On 4/25/2013 3:23 PM, Barry Warsaw wrote:
My point is, "days of the week" has a natural ordering, so why wouldn't you
use IntEnum for that? Problem solved.
While the ordering is natural, some implementations start from 0, some
start from 1, and on the naming side, some start from Sunday, and some
start from Monday. So there are lots of opportunities for the numbers
vary, and having easy conversions to int which expose those numbers and
allow comparisons to integers, is adding problems, not solving them.
On 4/25/2013 3:36 PM, Ethan Furman wrote:
People like things sorted (or am I alone here?) There are three
obvious natural orderings:
1 - value
2 - definition order
3 - name
And that's my order of preference for them.
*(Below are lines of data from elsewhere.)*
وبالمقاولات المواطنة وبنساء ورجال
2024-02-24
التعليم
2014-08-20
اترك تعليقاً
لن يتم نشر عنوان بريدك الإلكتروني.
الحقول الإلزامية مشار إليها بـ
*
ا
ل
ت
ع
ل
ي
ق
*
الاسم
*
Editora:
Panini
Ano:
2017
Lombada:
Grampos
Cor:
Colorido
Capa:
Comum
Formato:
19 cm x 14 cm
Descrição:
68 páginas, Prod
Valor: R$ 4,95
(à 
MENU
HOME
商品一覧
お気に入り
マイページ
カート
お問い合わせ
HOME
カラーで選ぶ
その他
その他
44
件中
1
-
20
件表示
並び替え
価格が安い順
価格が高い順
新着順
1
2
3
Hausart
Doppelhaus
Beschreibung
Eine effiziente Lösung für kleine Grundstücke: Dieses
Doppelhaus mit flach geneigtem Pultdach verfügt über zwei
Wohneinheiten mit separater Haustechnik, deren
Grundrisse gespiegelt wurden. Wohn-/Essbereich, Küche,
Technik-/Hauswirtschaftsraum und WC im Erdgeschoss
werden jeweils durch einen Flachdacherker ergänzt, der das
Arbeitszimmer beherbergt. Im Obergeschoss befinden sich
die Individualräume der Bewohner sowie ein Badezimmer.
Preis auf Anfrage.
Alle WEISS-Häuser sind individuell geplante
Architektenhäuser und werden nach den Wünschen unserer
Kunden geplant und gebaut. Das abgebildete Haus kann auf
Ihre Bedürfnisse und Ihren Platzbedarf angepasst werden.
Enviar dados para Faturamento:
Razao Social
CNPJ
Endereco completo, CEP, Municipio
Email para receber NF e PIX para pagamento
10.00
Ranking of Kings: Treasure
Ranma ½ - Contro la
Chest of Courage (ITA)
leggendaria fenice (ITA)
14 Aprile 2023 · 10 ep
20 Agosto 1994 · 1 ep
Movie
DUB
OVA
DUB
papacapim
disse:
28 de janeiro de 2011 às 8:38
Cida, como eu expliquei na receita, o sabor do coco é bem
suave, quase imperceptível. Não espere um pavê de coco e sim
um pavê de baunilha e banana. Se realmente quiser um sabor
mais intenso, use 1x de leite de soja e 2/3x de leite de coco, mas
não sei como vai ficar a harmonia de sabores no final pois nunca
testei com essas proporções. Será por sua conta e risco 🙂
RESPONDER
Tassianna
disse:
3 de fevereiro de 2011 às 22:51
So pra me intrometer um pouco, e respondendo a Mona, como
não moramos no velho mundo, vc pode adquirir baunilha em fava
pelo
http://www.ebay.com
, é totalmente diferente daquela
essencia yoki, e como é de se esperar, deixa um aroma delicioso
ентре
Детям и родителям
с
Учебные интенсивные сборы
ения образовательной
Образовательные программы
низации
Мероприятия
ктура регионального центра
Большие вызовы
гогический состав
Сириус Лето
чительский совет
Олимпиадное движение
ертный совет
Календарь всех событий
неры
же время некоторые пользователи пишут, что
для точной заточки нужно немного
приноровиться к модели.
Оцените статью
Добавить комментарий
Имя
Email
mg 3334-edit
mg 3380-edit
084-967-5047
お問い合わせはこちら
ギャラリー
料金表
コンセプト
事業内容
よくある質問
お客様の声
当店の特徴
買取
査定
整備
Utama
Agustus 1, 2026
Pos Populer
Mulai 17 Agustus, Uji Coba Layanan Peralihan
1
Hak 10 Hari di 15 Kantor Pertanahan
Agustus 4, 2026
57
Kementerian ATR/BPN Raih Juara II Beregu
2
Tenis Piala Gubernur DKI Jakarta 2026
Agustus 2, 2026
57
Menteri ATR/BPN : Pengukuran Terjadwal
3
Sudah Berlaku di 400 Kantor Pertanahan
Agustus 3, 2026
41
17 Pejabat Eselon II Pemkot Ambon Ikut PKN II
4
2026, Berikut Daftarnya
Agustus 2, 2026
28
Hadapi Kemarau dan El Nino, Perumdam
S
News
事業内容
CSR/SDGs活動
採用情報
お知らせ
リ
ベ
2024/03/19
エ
So, being blissfully unaware of the implementation issues, not having
yet read the implementation, I suggest that the preferred iteration
order should be a characteristic of the Enum when defined, and/or that
there should be a method to obtain a list in any of the natural
orderings (specifying value ordering may add a restriction that the
values be orderable, if done at definition time; if done only on
retrieval, attempting to access the list by value would raise an exception).
Another possible ordering would be "random", and for enumerations with
values that are tuples or lists or hashes, ordering by some specified
element would be conceivable. On the other hand, except for "definition"
order, all the other possible orderings could be derived externally to
the enumeration.
So if enumerations preserve/provide "definition" order, all the others
could be implemented externally or as subtypes. "Definition" order, then
is the basic ordering for enumerations because it cannot be externally
derived, other than by reading the source code.